Hey all, about 6 months ago i bought myself a new pc, and it still runs very nicely. Specs are as follows: CPU - Intel C2D E6600 MOBO - ASUS P5B-E RAM - G.Skill 2x 1GB @ 800Mhz - 4-4-4-12 Timings GPU - EVGA 8800 GTS 640MB HDD - WD 500GB SATA II CASE - Lian-Li PC 7b Plus PSU - Enermax Liberty 500w Sli Compliant DVD - Samsung Optical LCD - Samsung 206BW 20" Widescreen 2ms @ 3000:1 So all in all a pretty nice system, but as new games draw ever closer i would like to get myself SLI ready. I will want to keep everything apart from the mobo, so basically im just looking for advice and knowledge on a good SLI motherboard. I will be buying the second 8800 GTS at a later date (i.e. when i have the monies) Any advice would be appreciated, as i dont have any prior knowledge of SLI motherboards atall. Thanks. Caff.
well, i guess for the board £150ish. budget isnt really a major concern, im more concerned with future proofing this machine, so im willing to consider all options and advice at the moment. also i need a new cpu cooler for the intel c2d e6600 775.
Another question is do you want a massive-OC'er, or do you want a feature-rich board? You can get yourself a P6N Diamond for about £210, which has so many features it'll make your head spin. On the other hand you can get yourself an Asus Striker or EVGA ( both 680i chipset) which are pretty good OC'ers, although with less features and you can sometimes get a bad one, although the issues are less pronounced iirc. Then there's another factor - the next generation of nVidia mobo chipsets are out sometime soon (before Xmas iirc), which will bring more features, probably better OC'ing and give SLi capability. The problem with the boards I suggested above was that they're a fairly old chipset now, and the newest offerings from Intel (X38 and P35) are much better, but don't officially support SLi. (Don't know if you can get hacked drivers or not yet.)
hmm. well crysis is running nicely on my machine. so i think ill wait till xmas to upgrade the mobo then. next gen nvidia chipsets sounds like a plan! thanks for the help dude, youve single handedly tackled this one!
A pleasure sir. Hopefully the new 780's should be sorted by Xmas (most chipsets take a while to get their drivers and BIOS' properly sorted and performance to creep up to optimum.)

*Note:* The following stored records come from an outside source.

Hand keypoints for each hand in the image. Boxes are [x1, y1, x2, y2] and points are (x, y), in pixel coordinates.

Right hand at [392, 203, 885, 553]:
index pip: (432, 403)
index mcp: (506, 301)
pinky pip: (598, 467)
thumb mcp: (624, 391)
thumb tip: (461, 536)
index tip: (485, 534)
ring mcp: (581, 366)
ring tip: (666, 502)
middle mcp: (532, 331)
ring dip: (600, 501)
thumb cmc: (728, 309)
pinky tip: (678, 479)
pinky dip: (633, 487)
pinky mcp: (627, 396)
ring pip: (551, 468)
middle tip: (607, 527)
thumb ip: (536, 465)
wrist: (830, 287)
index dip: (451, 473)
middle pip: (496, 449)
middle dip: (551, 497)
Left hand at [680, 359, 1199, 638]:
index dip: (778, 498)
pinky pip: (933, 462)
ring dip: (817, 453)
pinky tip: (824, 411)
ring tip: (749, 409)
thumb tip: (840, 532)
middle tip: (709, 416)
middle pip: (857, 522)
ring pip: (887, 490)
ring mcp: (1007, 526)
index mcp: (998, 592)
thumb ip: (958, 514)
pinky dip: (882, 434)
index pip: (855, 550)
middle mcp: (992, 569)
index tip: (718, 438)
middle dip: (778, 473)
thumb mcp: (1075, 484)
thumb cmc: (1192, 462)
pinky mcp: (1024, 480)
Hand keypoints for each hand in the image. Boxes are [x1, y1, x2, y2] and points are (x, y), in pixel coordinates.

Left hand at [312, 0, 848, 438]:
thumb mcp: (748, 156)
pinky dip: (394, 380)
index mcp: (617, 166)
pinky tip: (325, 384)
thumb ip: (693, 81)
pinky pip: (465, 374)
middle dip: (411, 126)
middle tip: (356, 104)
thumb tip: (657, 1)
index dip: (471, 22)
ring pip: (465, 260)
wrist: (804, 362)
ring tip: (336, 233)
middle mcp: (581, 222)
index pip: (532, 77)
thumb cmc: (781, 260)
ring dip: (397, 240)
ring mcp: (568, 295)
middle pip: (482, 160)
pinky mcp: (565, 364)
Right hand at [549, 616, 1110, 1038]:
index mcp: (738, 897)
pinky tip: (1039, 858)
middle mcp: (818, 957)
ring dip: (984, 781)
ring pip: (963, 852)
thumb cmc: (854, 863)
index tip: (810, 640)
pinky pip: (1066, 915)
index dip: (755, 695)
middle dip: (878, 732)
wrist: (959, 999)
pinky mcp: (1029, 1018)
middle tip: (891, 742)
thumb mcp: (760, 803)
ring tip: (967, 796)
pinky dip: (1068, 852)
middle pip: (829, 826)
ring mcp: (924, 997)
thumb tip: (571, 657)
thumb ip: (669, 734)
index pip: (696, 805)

Intel will be releasing their new [Penryn] CPU's before the end of the year (/possibly at the end of this month?)... and there's also an updated version of the GTS being released soon as well (112 pipelines), so the price for your second current-gen GTS should drop a bit when the new variant is released? Two more reasons to hang-fire
This is IMO so please don't flame me LOL.....but honestly I don't see a reason to go the SLI route. By the time you want to buy a second card there will more than likely be a newer better card that will smoke both of the older cards in SLI and wouldn't cost much more than getting the second card. Plus an Intel chipset mobo will beat a Nvidia chipset mobo as far as head to head performance....simply because Intel is the one making the chips naturally they should be able to build the better chipset, which ATM they do. Plus on top of that running two cards increases power consumption and also increases the amount of heat inside the case. Then of course not all games are optimized to use SLI and just creates a headache just trying to get it to run right. There are two reasons to run SLI in a computer: 1) You have money burning a hole in your pocket and want to have the "bragging rights" 2) You want higher benchmark scores...which kinda goes hand in hand with the "bragging rights" thing....but if that is what gets you off is a higher benchmark score then go for it I guess lol edit: I also wouldn't try running two 8800GTS's with a 500w PSU. Thats kinda pushing the limits of the PSU I think.
I wouldn't say that at all - they're making better chipsets for this generation (i.e. P35 and X38 vs the 6x0's), but the next ones to come from nVidia are the 7x0's - don't judge a chipset before you've seen the numbers.